Technology and Telehealth for Older Americans

It took a while, but older adults are finally getting comfortable with technology. 

Many seniors adapted fairly well during the Covid 19 pandemic, many of whom learned how to use electronic devices to communicate with their physicians during this dreadful time. There is something about a crisis that can push human beings out of their comfort zone to try something new.

The dreadful pandemic forced seniors to stay in their homes requiring them to use technology if they wanted to reach out to their physicians. There is no way to hide the fact that older Americans love their physicians and can’t live without them. Therefore, if senior citizens wanted to keep their relationship with their doctor, they had to learn a new skill rather quickly to remain healthy. In a recent survey professionals reported that 91% of the respondents trusted their physicians, so they were determined to find a way to see them despite the orders to remain in their homes.
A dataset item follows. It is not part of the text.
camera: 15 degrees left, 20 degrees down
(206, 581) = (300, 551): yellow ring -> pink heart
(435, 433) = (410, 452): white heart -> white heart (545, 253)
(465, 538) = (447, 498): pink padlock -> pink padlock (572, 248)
Older adults learned that through telehealth, they could meet with their physician electronically and their lives would change for the better. Telehealth allows seniors to stay safe in their homes, visit with their physicians and fulfill healthcare needs.

For the 55 million seniors who are 65 and older, telehealth allows older patients to have primary and specialty care and to have:

  • Peace of mind

  • Convenience

  • No transportation costs

  • Savings

Thankfully, physicians appreciate telehealth improvements as well. The American Medical Association President, Gerald E. Harmon, M.D. said,  “Physicians view telehealth as providing quality care for their patients. Policymakers and payers have come to the same conclusion. Patients will benefit immensely from the new era of improved assess to care.” According to an AMA survey, 85% percent of those surveyed currently use telehealth and 80% believe patients have greater access to care using telehealth.
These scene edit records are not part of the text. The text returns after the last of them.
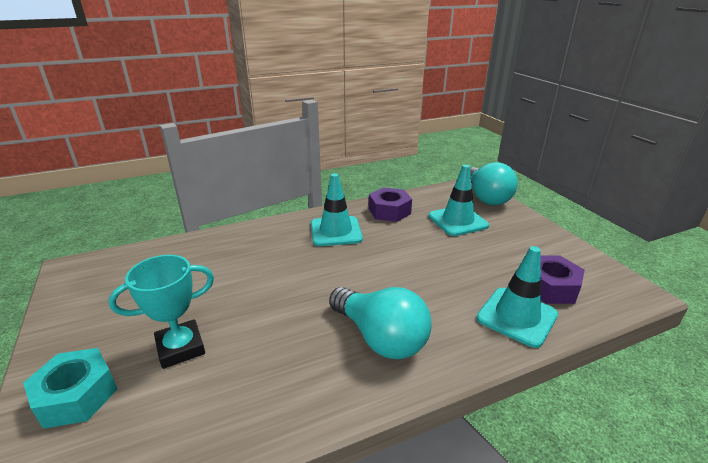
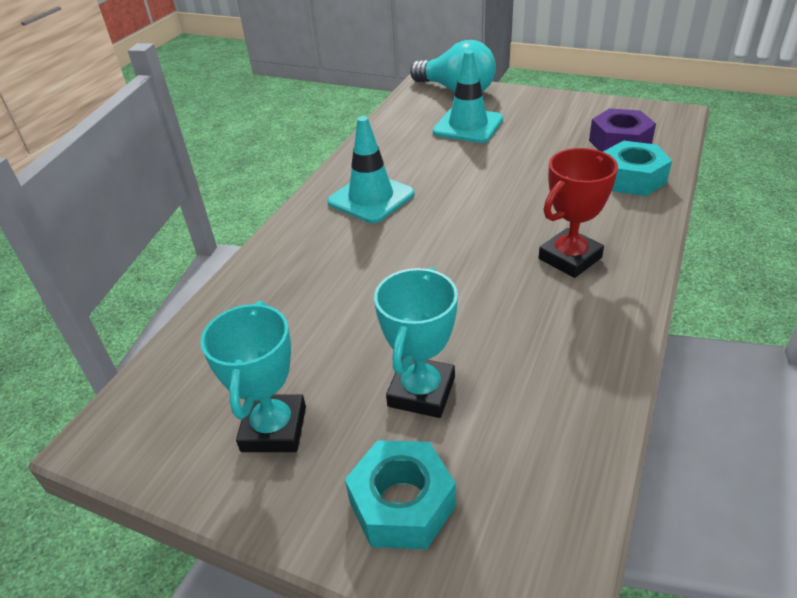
camera: 40 degrees left, 10 degrees up
(110, 312) = (274, 429): none -> turquoise trophy
(380, 337) = (569, 258): turquoise light bulb -> red trophy
(389, 211) = (389, 150): purple nut -> none
(517, 316) = (632, 178): turquoise traffic cone -> turquoise nut

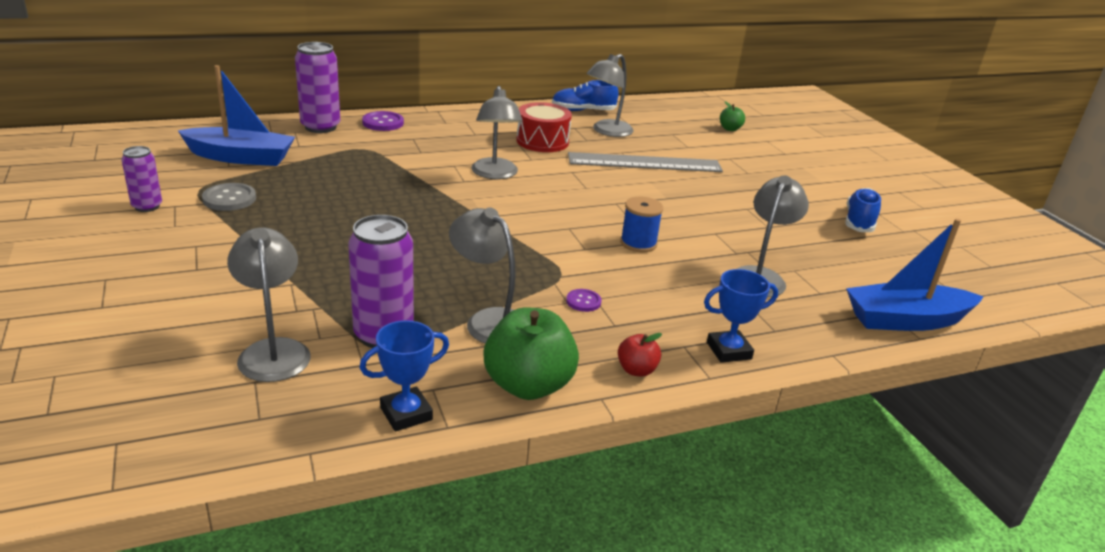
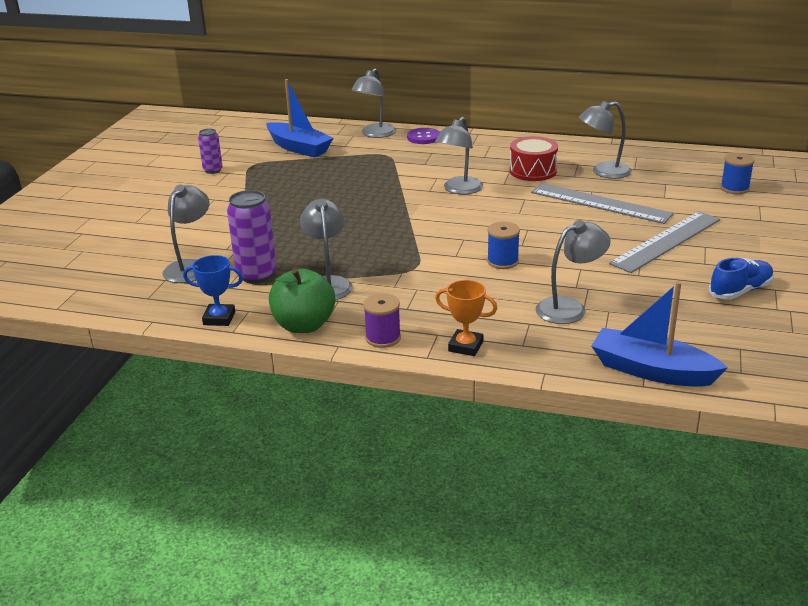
camera: 40 degrees right, 0 degrees up
(229, 199) = (262, 174): grey button -> none
(320, 127) = (375, 134): purple can -> grey lamp
(583, 111) = (607, 151): blue shoe -> none
(583, 301) = (405, 289): purple button -> none
(636, 370) = (383, 338): red apple -> purple spool
(728, 351) = (465, 346): blue trophy -> orange trophy
(730, 129) = (734, 188): green apple -> blue spool
(746, 188) = (666, 241): none -> grey ruler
Like the American Medical Association, American Senior Alliance believes it is crucial for the telehealth audio-only and telephone use option to remain to allow equitable assess. At the moment, telehealth audio only and telephone use coverage are permitted under a public health emergency. We are counting on Congress to make audio-only/telephone access permanent for Medicare patients.

As older Americans become more comfortable with technology, telehealth numbers will continue to improve making healthcare decisions easier for those 65 and older. A recent Pew Research survey found that 61% of those 65 and older own a smartphone in 2021 compared to only 11% in 2012. Those in the 50-64 age bracket who own a smartphone jumped from 34% in 2012 to 83% in 2021.

Another interesting statistic, the Pew survey found a significant jump in social media usage. Only 11% of those 65 and older used sites like Facebook, Twitter, and Instagram in 2010, but those numbers increased dramatically to 45% in 2021. The 50-64 age bracket had a significant increase in their social media usage growing from 37% in 2010 to 73% in 2021.

No question, older Americans continue lagging behind the younger population regarding tech usage, but seniors are getting more comfortable every year. As their knowledge and use increase, they will have more healthcare options available to them through telehealth. These options should make life a little easier.